[WHAT TO WORK ON] Replace "polisman A" with "polisman X" throughout the text of all the records below, changing nothing else, and leave the pictures out of your answer.

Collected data
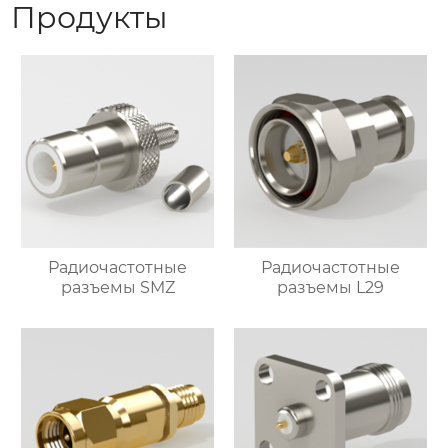
Продукты
Радиочастотные
Радиочастотные
разъемы SMZ
разъемы L29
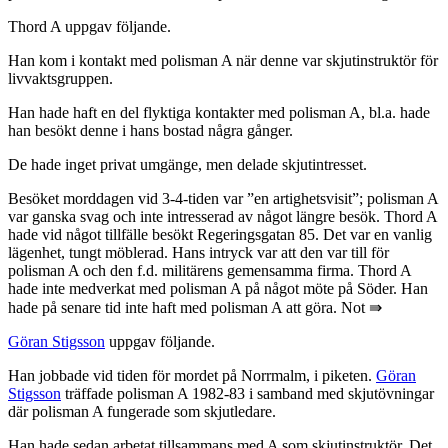
Thord A uppgav följande.
Han kom i kontakt med polisman A när denne var skjutinstruktör för
livvaktsgruppen.
Han hade haft en del flyktiga kontakter med polisman A, bl.a. hade
han besökt denne i hans bostad några gånger.
De hade inget privat umgänge, men delade skjutintresset.
Besöket morddagen vid 3-4-tiden var ”en artighetsvisit”; polisman A
var ganska svag och inte intresserad av något längre besök. Thord A
hade vid något tillfälle besökt Regeringsgatan 85. Det var en vanlig
lägenhet, tungt möblerad. Hans intryck var att den var till för
polisman A och den f.d. militärens gemensamma firma. Thord A
hade inte medverkat med polisman A på något möte på Söder. Han
hade på senare tid inte haft med polisman A att göra. Not ⇛
Göran Stigsson
uppgav följande.
Han jobbade vid tiden för mordet på Norrmalm, i piketen.
Göran
Stigsson
träffade polisman A 1982-83 i samband med skjutövningar
där polisman A fungerade som skjutledare.
Han hade sedan arbetat tillsammans med A som skjutinstruktör. Det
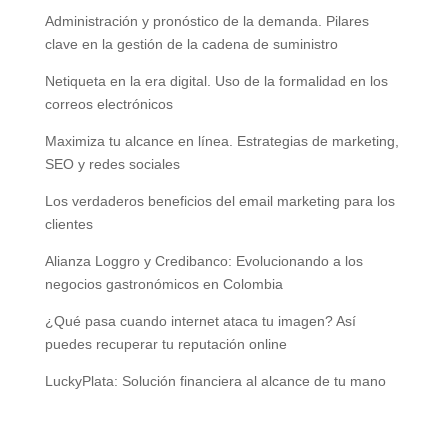
Administración y pronóstico de la demanda. Pilares
clave en la gestión de la cadena de suministro
Netiqueta en la era digital. Uso de la formalidad en los
correos electrónicos
Maximiza tu alcance en línea. Estrategias de marketing,
SEO y redes sociales
Los verdaderos beneficios del email marketing para los
clientes
Alianza Loggro y Credibanco: Evolucionando a los
negocios gastronómicos en Colombia
¿Qué pasa cuando internet ataca tu imagen? Así
puedes recuperar tu reputación online
LuckyPlata: Solución financiera al alcance de tu mano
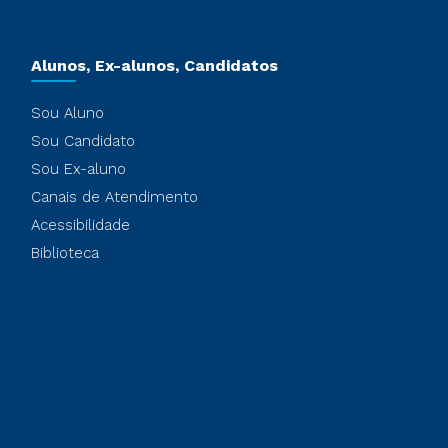
Alunos, Ex-alunos, Candidatos
Sou Aluno
Sou Candidato
Sou Ex-aluno
Canais de Atendimento
Acessibilidade
Biblioteca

[OUTPUT]
Продукты
Радиочастотные
Радиочастотные
разъемы SMZ
разъемы L29
Thord A uppgav följande.
Han kom i kontakt med polisman X när denne var skjutinstruktör för
livvaktsgruppen.
Han hade haft en del flyktiga kontakter med polisman X, bl.a. hade
han besökt denne i hans bostad några gånger.
De hade inget privat umgänge, men delade skjutintresset.
Besöket morddagen vid 3-4-tiden var ”en artighetsvisit”; polisman X
var ganska svag och inte intresserad av något längre besök. Thord A
hade vid något tillfälle besökt Regeringsgatan 85. Det var en vanlig
lägenhet, tungt möblerad. Hans intryck var att den var till för
polisman X och den f.d. militärens gemensamma firma. Thord A
hade inte medverkat med polisman X på något möte på Söder. Han
hade på senare tid inte haft med polisman X att göra. Not ⇛
Göran Stigsson
uppgav följande.
Han jobbade vid tiden för mordet på Norrmalm, i piketen.
Göran
Stigsson
träffade polisman X 1982-83 i samband med skjutövningar
där polisman X fungerade som skjutledare.
Han hade sedan arbetat tillsammans med A som skjutinstruktör. Det
Administración y pronóstico de la demanda. Pilares
clave en la gestión de la cadena de suministro
Netiqueta en la era digital. Uso de la formalidad en los
correos electrónicos
Maximiza tu alcance en línea. Estrategias de marketing,
SEO y redes sociales
Los verdaderos beneficios del email marketing para los
clientes
Alianza Loggro y Credibanco: Evolucionando a los
negocios gastronómicos en Colombia
¿Qué pasa cuando internet ataca tu imagen? Así
puedes recuperar tu reputación online
LuckyPlata: Solución financiera al alcance de tu mano
Alunos, Ex-alunos, Candidatos
Sou Aluno
Sou Candidato
Sou Ex-aluno
Canais de Atendimento
Acessibilidade
Biblioteca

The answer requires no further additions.